TO-DO ITEM:
When you write out the listing, keep every character and omit the pictures.

PROVIDED INFORMATION:

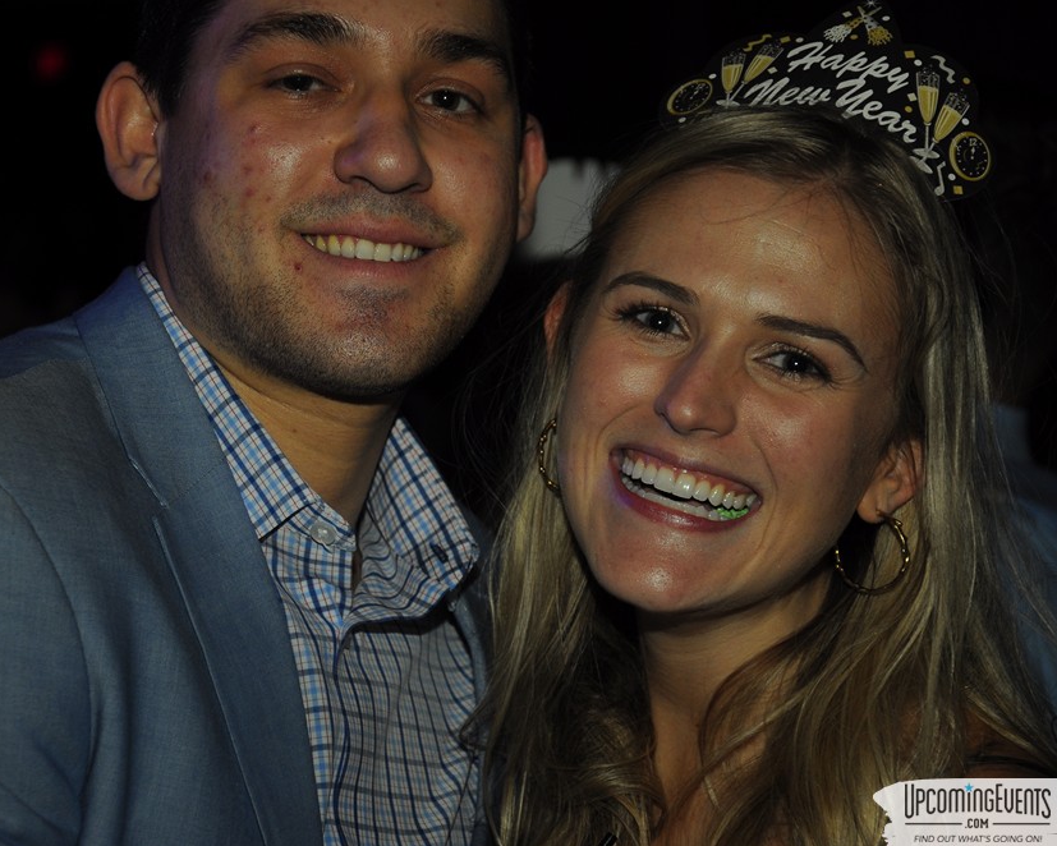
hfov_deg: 12.6
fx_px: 4787
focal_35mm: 153
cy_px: 423
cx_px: 450
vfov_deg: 10.1
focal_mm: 90
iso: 400
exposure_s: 1/60
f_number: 5.6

SOLVED EXERCISE:
hfov_deg: 12.6
fx_px: 4787
focal_35mm: 153
cy_px: 423
cx_px: 450
vfov_deg: 10.1
focal_mm: 90
iso: 400
exposure_s: 1/60
f_number: 5.6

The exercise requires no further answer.